How you communicate your workplace policies is important
In order to clarify employment terms, employers need to consider both the recruiting process and how they communicate with existing employees regarding working from home during the pandemic. If an employer insinuates that it is a permanent solution or an employee’s right to choose, they increase the risk of constructive dismissal.
How should you approach a return to the office?
If calling employees back to the office constitutes constructive dismissal, employers may consider giving an employee termination notice and offering them the same job with the condition that the employer can dictate where to perform the work.
Employer vs. employee rights
As mentioned above, usually, employers have the right to relocate their employees to another workplace. Even when that means the employee has to move to another place, as long as the employer covers the moving expenses, the employee has to accept the relocation, or it means that the employee resigns voluntarily. As such, it shouldn’t be a problem for employers to call their employees back to the office, as long as it is not a fundamental change to their employment contract.
That said, employers have to act reasonably and in good faith. It means employers may have to give notice in advance so that employees can think it through and make arrangements accordingly. For example, to accommodate working from home, some employees may have chosen to rent or purchase a larger residence far from the office, or they may have arranged childcare accordingly. It may be unreasonable or even unrealistic to require them to go back to the workplace immediately. It may be regarded as a bad faith action and may lead to constructive dismissal. That said, in this situation, the advance notice may not need to be as much as a termination notice. Employers may consider giving out relatively short notice but remaining flexible if some employees genuinely need more time to adjust to the change. Or employers may canvass their employees’ needs before giving out advance notice so that all or most of their employees can come back to the office at the same time.
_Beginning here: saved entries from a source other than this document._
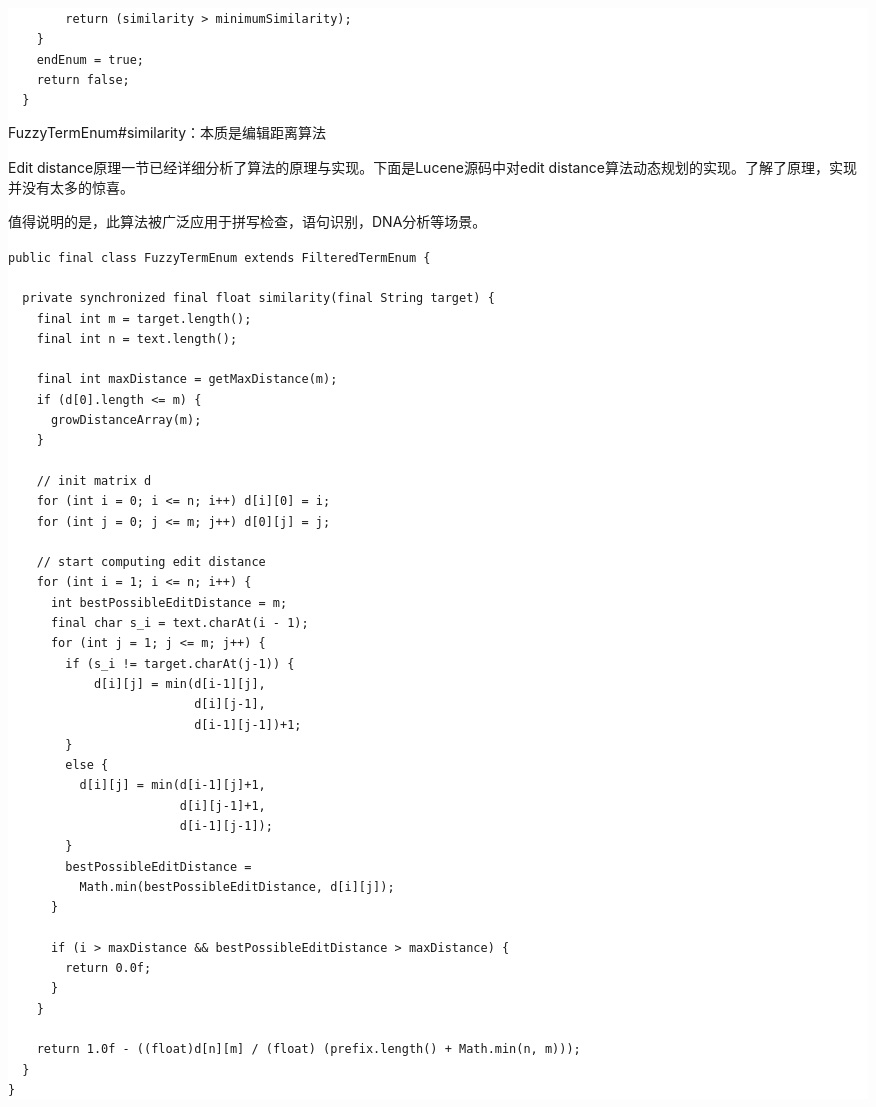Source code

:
 ```
        return (similarity > minimumSimilarity);
    }
    endEnum = true;
    return false;
  }
```

FuzzyTermEnum#similarity：本质是编辑距离算法

Edit distance原理一节已经详细分析了算法的原理与实现。下面是Lucene源码中对edit distance算法动态规划的实现。了解了原理，实现并没有太多的惊喜。

值得说明的是，此算法被广泛应用于拼写检查，语句识别，DNA分析等场景。
```
public final class FuzzyTermEnum extends FilteredTermEnum {
  
  private synchronized final float similarity(final String target) {
    final int m = target.length();
    final int n = text.length();

    final int maxDistance = getMaxDistance(m);
    if (d[0].length <= m) {
      growDistanceArray(m);
    }

    // init matrix d
    for (int i = 0; i <= n; i++) d[i][0] = i;
    for (int j = 0; j <= m; j++) d[0][j] = j;

    // start computing edit distance
    for (int i = 1; i <= n; i++) {
      int bestPossibleEditDistance = m;
      final char s_i = text.charAt(i - 1);
      for (int j = 1; j <= m; j++) {
        if (s_i != target.charAt(j-1)) {
            d[i][j] = min(d[i-1][j], 
                          d[i][j-1], 
                          d[i-1][j-1])+1;
        }
        else {
          d[i][j] = min(d[i-1][j]+1, 
                        d[i][j-1]+1, 
                        d[i-1][j-1]);
        }
        bestPossibleEditDistance = 
          Math.min(bestPossibleEditDistance, d[i][j]);
      }
 
      if (i > maxDistance && bestPossibleEditDistance > maxDistance) { 
        return 0.0f;
      }
    }
 
    return 1.0f - ((float)d[n][m] / (float) (prefix.length() + Math.min(n, m)));
  }
}
```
Apart from the above considerations, employers should also keep in mind their obligations to provide a healthy and safe workplace under the Occupational Health and Safety Act, RSO 1990, c O.1, and to accommodate employees under the Human Rights Code, RSO 1990, c H.19. If employees have good reasons to believe that their workplace is not safe, due to Covid-19 or other reasons, they may refuse to go back to the office. If employees have a human rights ground that prevents them from going back to the office every day, such as family care obligations, employers may need to provide accommodation accordingly. Advance notice alone may not be able to solve these problems.